Orchestrator agent: The central agent in a multi-agent system responsible for decomposing tasks, dispatching sub-agents, and collating results.
Sub-agent: A specialized agent tasked with completing a discrete, bounded portion of a larger workflow.
Context window: The maximum amount of text (tokens) an LLM can process in a single interaction; a fundamental constraint in agent design.
Context engineering: The practice of dynamically constructing, managing, and compressing the context provided to an LLM agent in a running system — described as the primary job of engineers building agents in 2025.
Parallelization: Running multiple independent subtasks simultaneously across separate agents to improve speed and throughput.
Context compression: A technique where a secondary LLM summarizes the key decisions and history of a long agent session into a smaller context passed to the next step, enabling long tasks to proceed without exceeding context limits.
Token usage: The measure of how many tokens an LLM consumes in processing; directly correlated with cost and, per Anthropic, the primary driver of multi-agent performance gains.
Fault tolerance: The ability of a system to recover from individual component failures without the entire workflow breaking down.
Devin: An AI-powered coding agent developed by Cognition.
Scale AI: A data labeling and AI infrastructure company in which Meta acquired a ~49% stake for ~$14.3 billion in mid-2025.

Summary

The central message of the main episode is that the choice between single-agent and multi-agent architectures is use-case dependent, not ideological.
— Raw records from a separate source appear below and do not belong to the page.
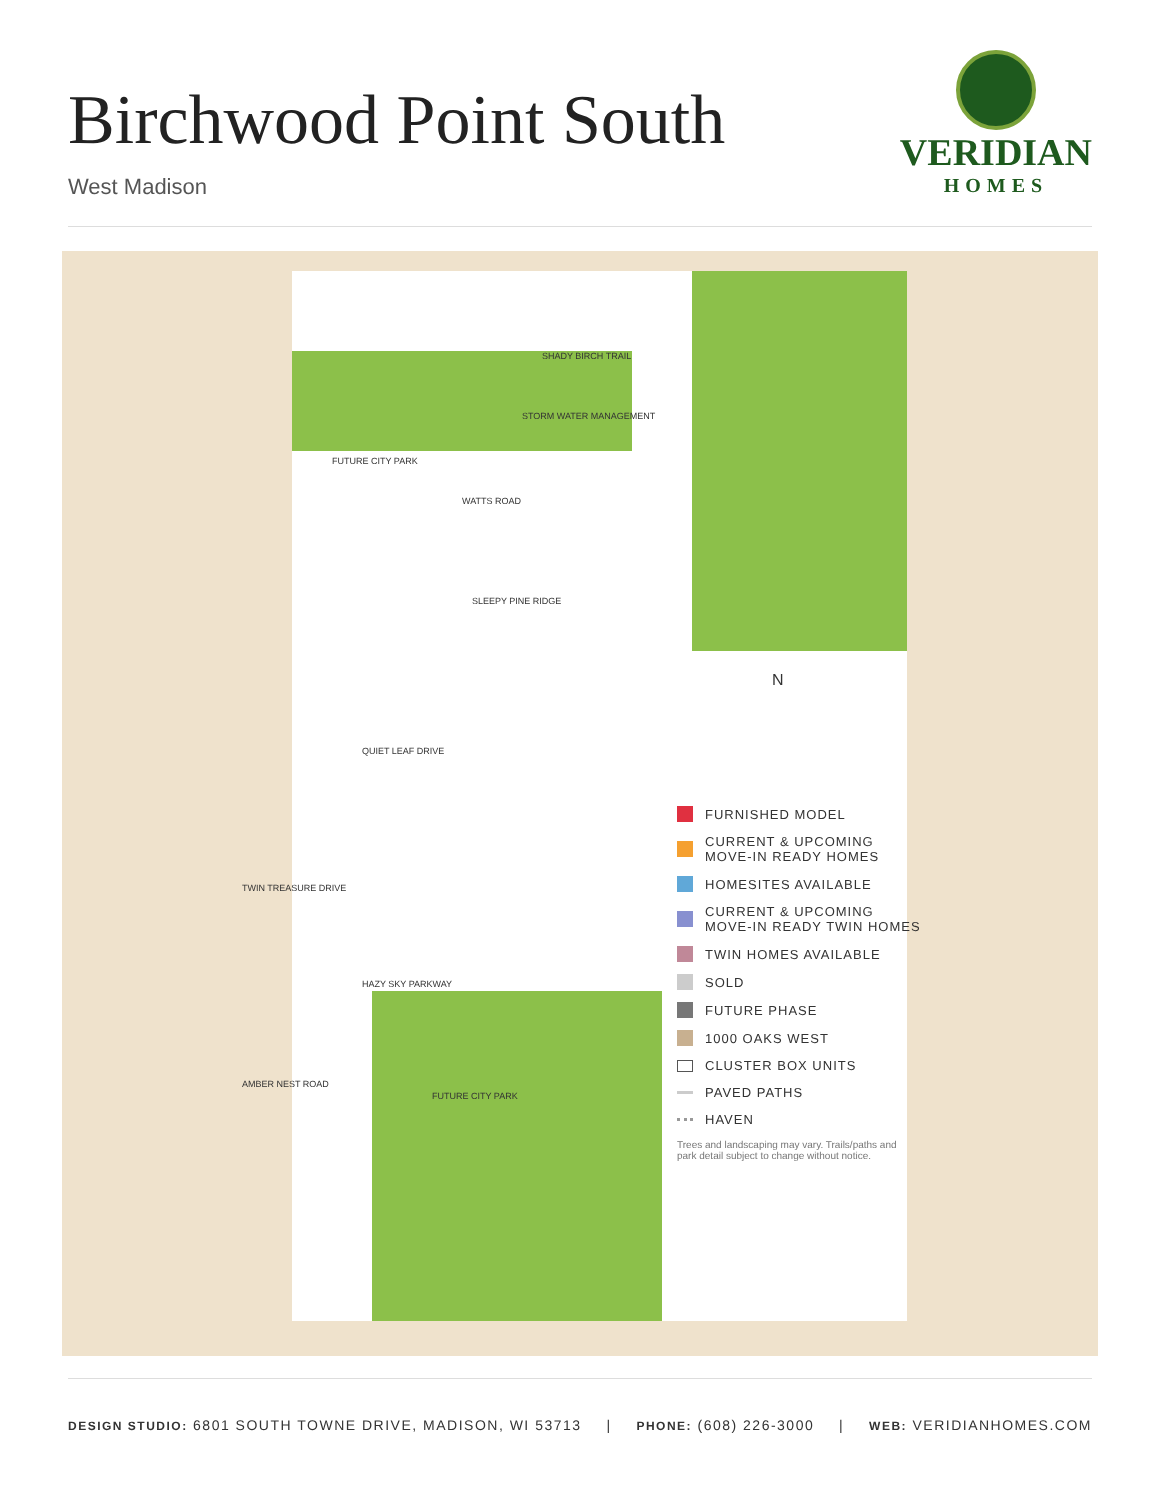Birchwood Point South
West Madison
VERIDIAN
HOMES
FUTURE CITY PARK
STORM WATER MANAGEMENT
WATTS ROAD
SLEEPY PINE RIDGE
QUIET LEAF DRIVE
HAZY SKY PARKWAY
FUTURE CITY PARK
TWIN TREASURE DRIVE
AMBER NEST ROAD
SHADY BIRCH TRAIL
N
FURNISHED MODEL
CURRENT & UPCOMING
MOVE-IN READY HOMES
HOMESITES AVAILABLE
CURRENT & UPCOMING
MOVE-IN READY TWIN HOMES
TWIN HOMES AVAILABLE
SOLD
FUTURE PHASE
1000 OAKS WEST
CLUSTER BOX UNITS
PAVED PATHS
HAVEN
Trees and landscaping may vary. Trails/paths and park detail subject to change without notice.
DESIGN STUDIO: 6801 SOUTH TOWNE DRIVE, MADISON, WI 53713 | PHONE: (608) 226-3000 | WEB: VERIDIANHOMES.COM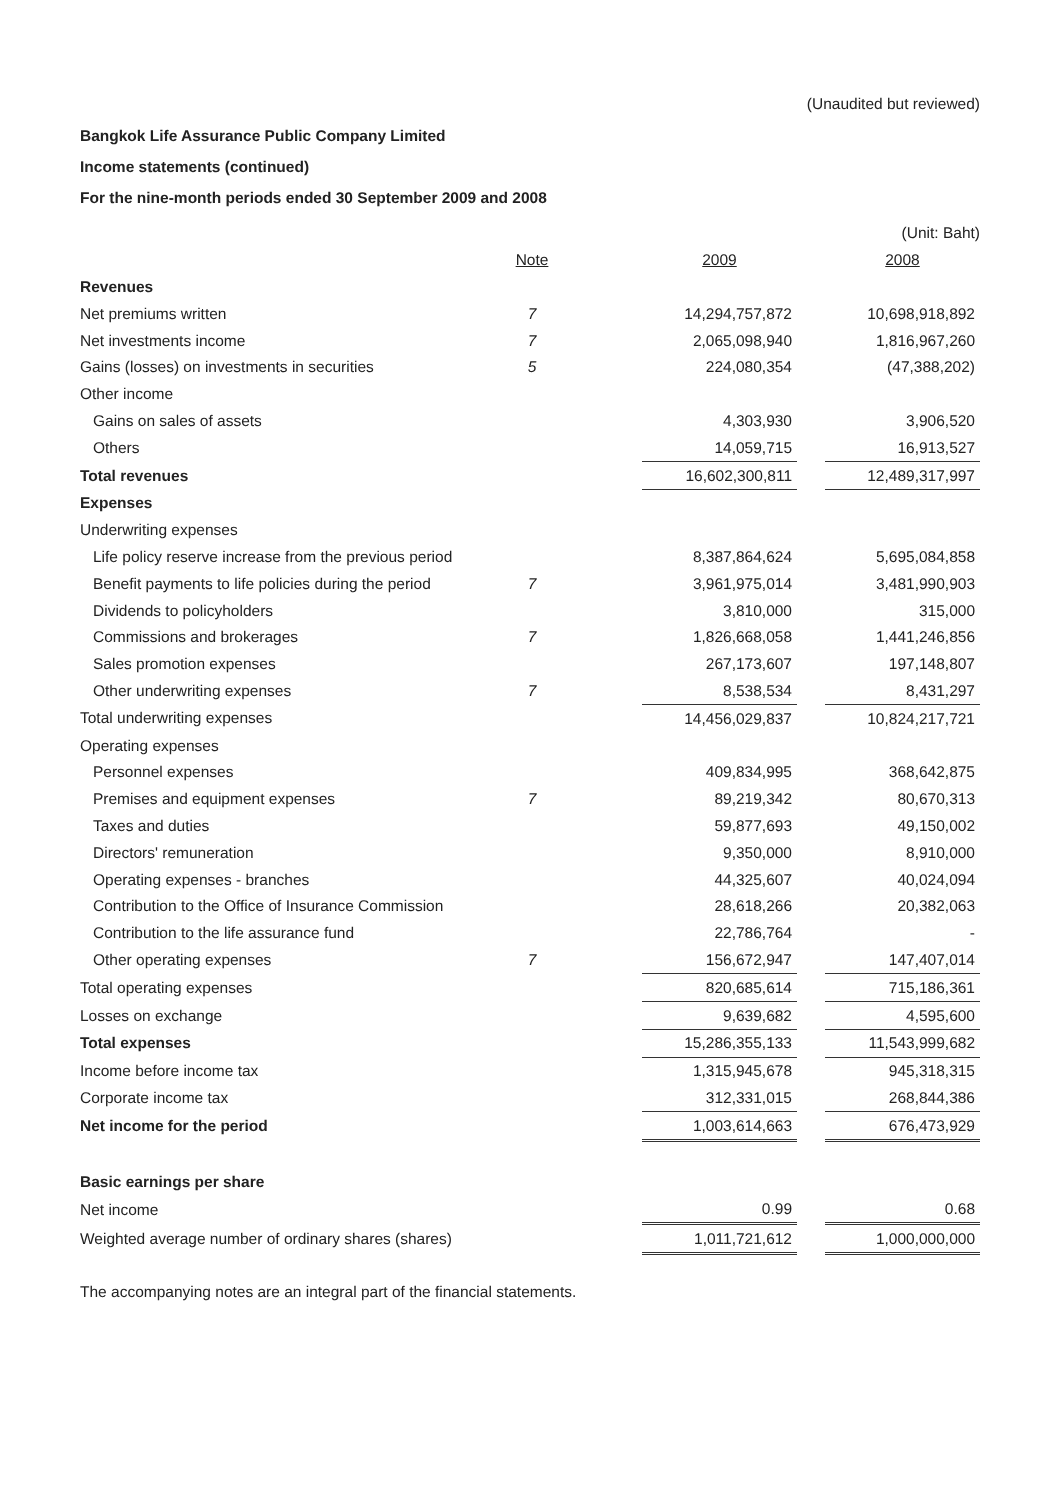(Unaudited but reviewed)
Bangkok Life Assurance Public Company Limited
Income statements (continued)
For the nine-month periods ended 30 September 2009 and 2008
| | | | | | (Unit: Baht) |
| | Note | | 2009 | | 2008 |
| Revenues | | | | | |
| Net premiums written | 7 | | 14,294,757,872 | | 10,698,918,892 |
| Net investments income | 7 | | 2,065,098,940 | | 1,816,967,260 |
| Gains (losses) on investments in securities | 5 | | 224,080,354 | | (47,388,202) |
| Other income | | | | | |
| Gains on sales of assets | | | 4,303,930 | | 3,906,520 |
| Others | | | 14,059,715 | | 16,913,527 |
| Total revenues | | | 16,602,300,811 | | 12,489,317,997 |
| Expenses | | | | | |
| Underwriting expenses | | | | | |
| Life policy reserve increase from the previous period | | | 8,387,864,624 | | 5,695,084,858 |
| Benefit payments to life policies during the period | 7 | | 3,961,975,014 | | 3,481,990,903 |
| Dividends to policyholders | | | 3,810,000 | | 315,000 |
| Commissions and brokerages | 7 | | 1,826,668,058 | | 1,441,246,856 |
| Sales promotion expenses | | | 267,173,607 | | 197,148,807 |
| Other underwriting expenses | 7 | | 8,538,534 | | 8,431,297 |
| Total underwriting expenses | | | 14,456,029,837 | | 10,824,217,721 |
| Operating expenses | | | | | |
| Personnel expenses | | | 409,834,995 | | 368,642,875 |
| Premises and equipment expenses | 7 | | 89,219,342 | | 80,670,313 |
| Taxes and duties | | | 59,877,693 | | 49,150,002 |
| Directors' remuneration | | | 9,350,000 | | 8,910,000 |
| Operating expenses - branches | | | 44,325,607 | | 40,024,094 |
| Contribution to the Office of Insurance Commission | | | 28,618,266 | | 20,382,063 |
| Contribution to the life assurance fund | | | 22,786,764 | | - |
| Other operating expenses | 7 | | 156,672,947 | | 147,407,014 |
| Total operating expenses | | | 820,685,614 | | 715,186,361 |
| Losses on exchange | | | 9,639,682 | | 4,595,600 |
| Total expenses | | | 15,286,355,133 | | 11,543,999,682 |
| Income before income tax | | | 1,315,945,678 | | 945,318,315 |
| Corporate income tax | | | 312,331,015 | | 268,844,386 |
| Net income for the period | | | 1,003,614,663 | | 676,473,929 |
| Basic earnings per share | | | | | |
| Net income | | | 0.99 | | 0.68 |
| Weighted average number of ordinary shares (shares) | | | 1,011,721,612 | | 1,000,000,000 |
The accompanying notes are an integral part of the financial statements.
Anthropic’s research shows that multi-agent systems excel when tasks can be decomposed into truly independent, parallelizable subtasks — as in web research — delivering dramatic speed and performance improvements largely because they allow more tokens to be spent on a problem. Cognition, drawing from their experience building a coding agent, argues that parallelism introduces fragility when sub-agents lack shared context, and advocates instead for a sequential, single-agent architecture in which full context travels linearly through the workflow. Both camps agree on the fundamental importance of context management, and both acknowledge that multi-agent coordination across interdependent tasks remains an unsolved problem at current capability levels — one that ongoing research is actively working to address.